Le Royaume de Belgique prend son indépendance en 1830 à l’issue des « journées de septembre » qui virent les Belges catholiques chasser les Hollandais protestants. Les grandes puissances occidentales plutôt favorables à la création de ce petit pays lui dénichèrent un roi : le duc de Saxe Cobourg.
La Wallonie, puissance industrielle, est en position de force dans ce nouvel Etat. Le français, langue des élites, avaient été choisi comme langue officielle à la création du royaume. Tout au long du XIXème siècle la grogne monte parmi la majorité néerlandophone, jusqu’en 1898 et la reconnaissance du néerlandais comme deuxième langue officielle.
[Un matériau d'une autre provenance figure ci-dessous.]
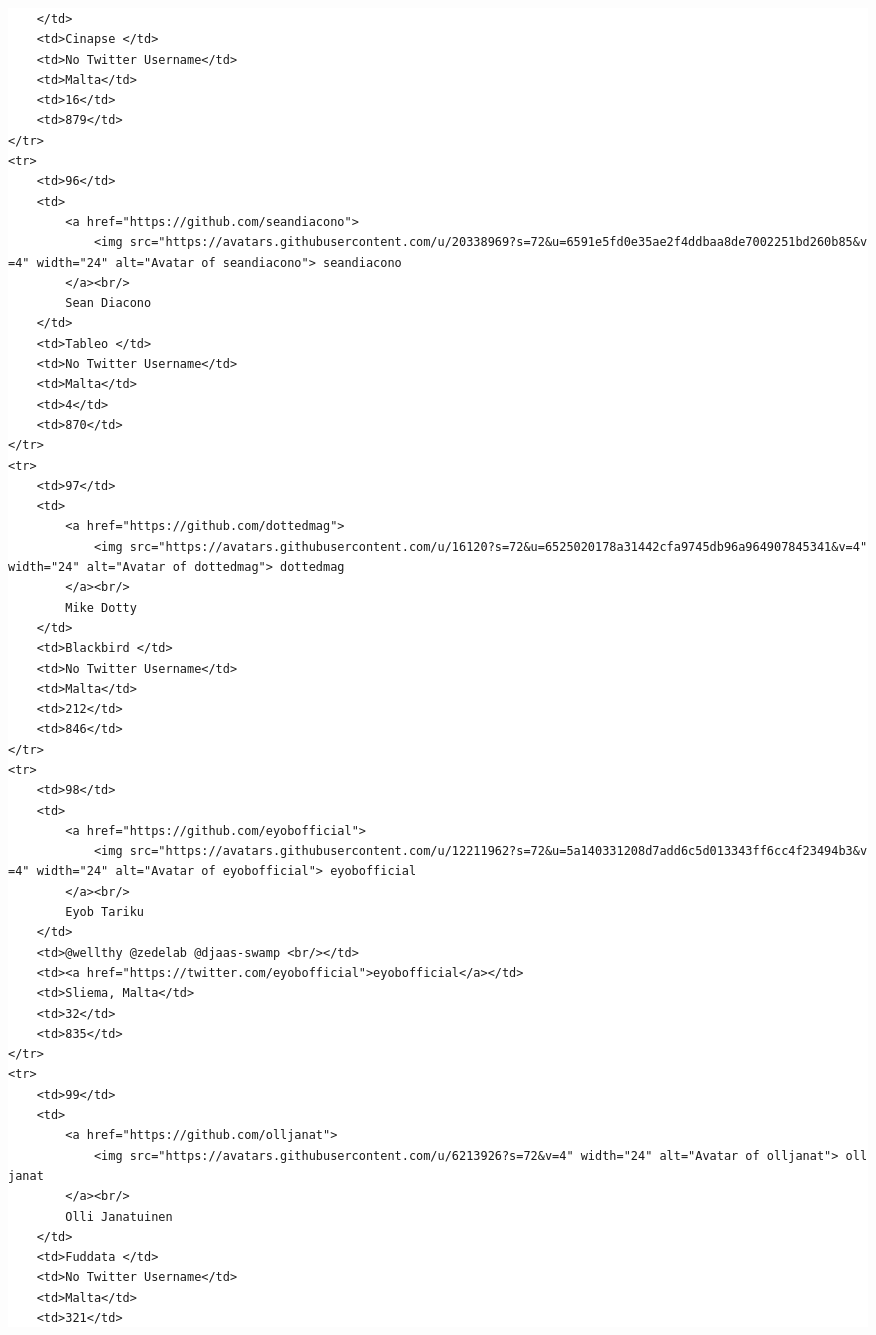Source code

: 		</td>
		<td>Cinapse </td>
		<td>No Twitter Username</td>
		<td>Malta</td>
		<td>16</td>
		<td>879</td>
	</tr>
	<tr>
		<td>96</td>
		<td>
			<a href="https://github.com/seandiacono">
				<img src="https://avatars.githubusercontent.com/u/20338969?s=72&u=6591e5fd0e35ae2f4ddbaa8de7002251bd260b85&v=4" width="24" alt="Avatar of seandiacono"> seandiacono
			</a><br/>
			Sean Diacono
		</td>
		<td>Tableo </td>
		<td>No Twitter Username</td>
		<td>Malta</td>
		<td>4</td>
		<td>870</td>
	</tr>
	<tr>
		<td>97</td>
		<td>
			<a href="https://github.com/dottedmag">
				<img src="https://avatars.githubusercontent.com/u/16120?s=72&u=6525020178a31442cfa9745db96a964907845341&v=4" width="24" alt="Avatar of dottedmag"> dottedmag
			</a><br/>
			Mike Dotty
		</td>
		<td>Blackbird </td>
		<td>No Twitter Username</td>
		<td>Malta</td>
		<td>212</td>
		<td>846</td>
	</tr>
	<tr>
		<td>98</td>
		<td>
			<a href="https://github.com/eyobofficial">
				<img src="https://avatars.githubusercontent.com/u/12211962?s=72&u=5a140331208d7add6c5d013343ff6cc4f23494b3&v=4" width="24" alt="Avatar of eyobofficial"> eyobofficial
			</a><br/>
			Eyob Tariku
		</td>
		<td>@wellthy @zedelab @djaas-swamp <br/></td>
		<td><a href="https://twitter.com/eyobofficial">eyobofficial</a></td>
		<td>Sliema, Malta</td>
		<td>32</td>
		<td>835</td>
	</tr>
	<tr>
		<td>99</td>
		<td>
			<a href="https://github.com/olljanat">
				<img src="https://avatars.githubusercontent.com/u/6213926?s=72&v=4" width="24" alt="Avatar of olljanat"> olljanat
			</a><br/>
			Olli Janatuinen
		</td>
		<td>Fuddata </td>
		<td>No Twitter Username</td>
		<td>Malta</td>
		<td>321</td>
A partir des années 1960, le rapport de force industriel change et la partie flamande jouit d’une prospérité économique nouvelle. De nombreuses revendications des néerlandophones – certaines issues de la montée du Nationalisme flamand dans l´Entre-deux-guerres – sont adoptées durant cette décennie (frontière linguistique, autonomie culturelle, réformes constitutionnelles…).
Aujourd’hui la Belgique traverse une grave crise politique et identitaire, une des pires de son histoire et étonnamment, entre les flamands et les wallons, c´est vers le roi issu d´une famille germanique que l’on se tourne pour chercher l’unité nationale.